Prince William Calls for Action on Mental Health

Mental health stigma must end, Prince William said on a panel at Davos. He also spoke of his own struggles with mental health and the British tradition of suppressing emotions.

LONDON — Prince William, who has long spoken publicly about his emotional struggles, has taken his campaign for mental health awareness to Davos, Switzerland, urging global leaders to help break the stigma. Prince William, the Duke of Cambridge, who is second in line to the British throne, spoke candidly on Wednesday about the difficulty he faced in trying to get celebrities to sign on to his cause, revealing — without naming names — that not one had initially offered to join the mental health campaign that he has run since 2016 with his wife and his brother.
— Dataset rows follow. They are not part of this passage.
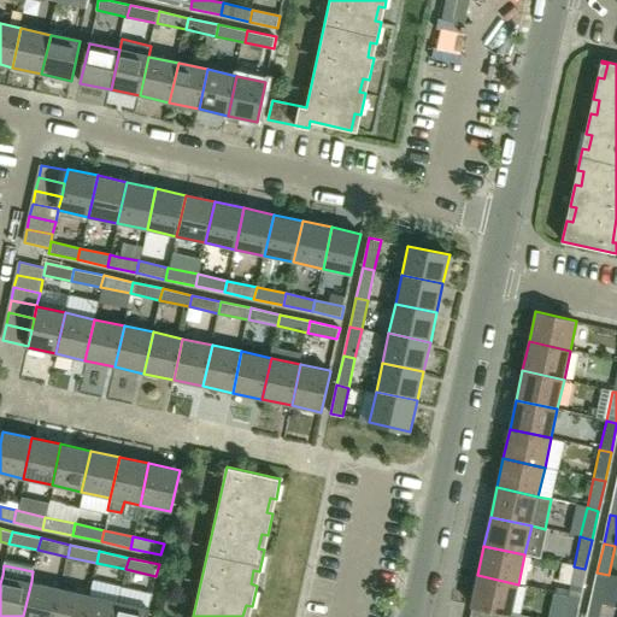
[(579,598),(585,569),(574,566),(566,595),(579,598)]
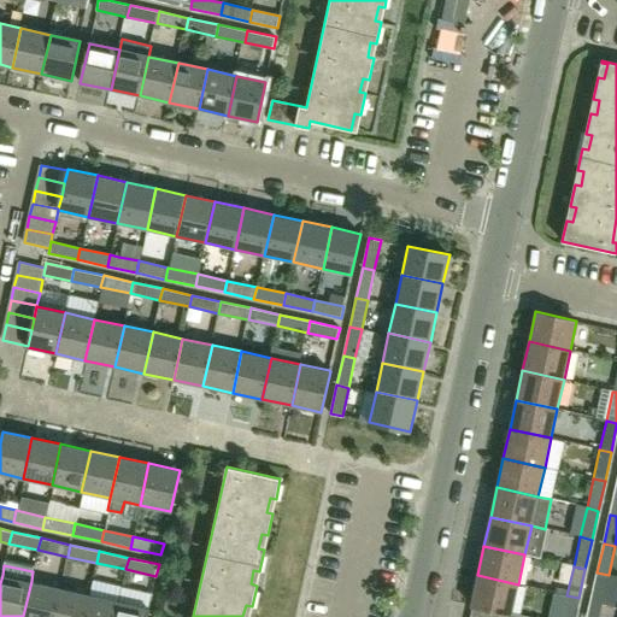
[(603,604),(609,575),(597,573),(591,601),(603,604)]
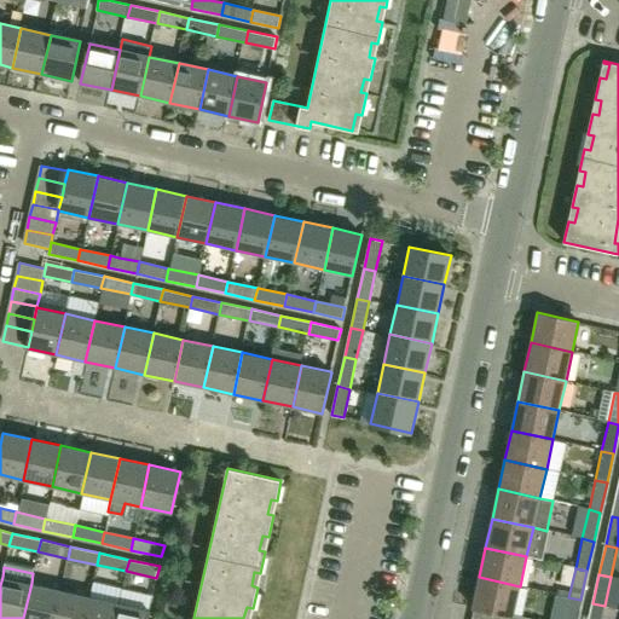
[(479,577),(472,607),(474,607),(487,611),(501,613),(513,615),(514,615),(520,586),(479,577)]
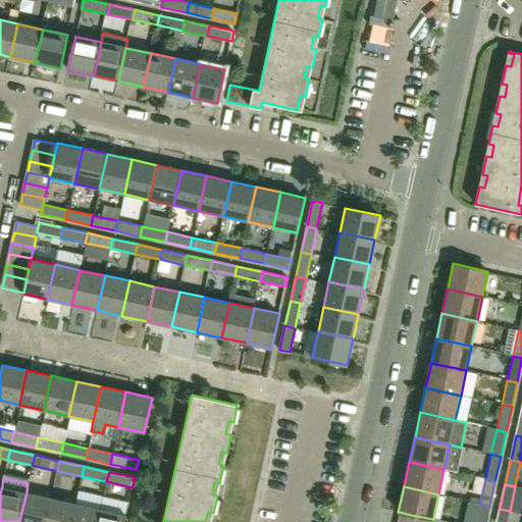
[(19,521),(45,521),(51,498),(29,492),(27,491),(19,521)]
It was only once they went public with their Heads Together campaign and “people realized that Catherine, Harry and I put our necks on the line here,” he said, that well-known names began supporting the effort. Its advocates now include the actress Judi Dench. At the World Economic Forum’s annual meeting in the Swiss mountain resort of Davos, Prince William interviewed David Attenborough, the film producer of nature programs and a respected voice on climate change, on Monday. But he also spoke of the silence about mental health that was common in his parents’ and grandparents’ generations, and he called for people to be more open about their emotions.

The duke, whose grandmother Queen Elizabeth II trained as a driver and mechanic during World War II, said the war had been so devastating that many people who had lived through it decided that keeping quiet about the traumas was the best way to deal with them. In many cases that stoicism was passed down to their children and grandchildren.

"You know, we all learn from our parents; we all learn from how they deal with things,” William said, adding that a whole generation had inherited the attitude that the way to deal with problems was not to talk about them. Now is the time to break that pattern, he added, saying: “We should talk about it, and we should get over it.”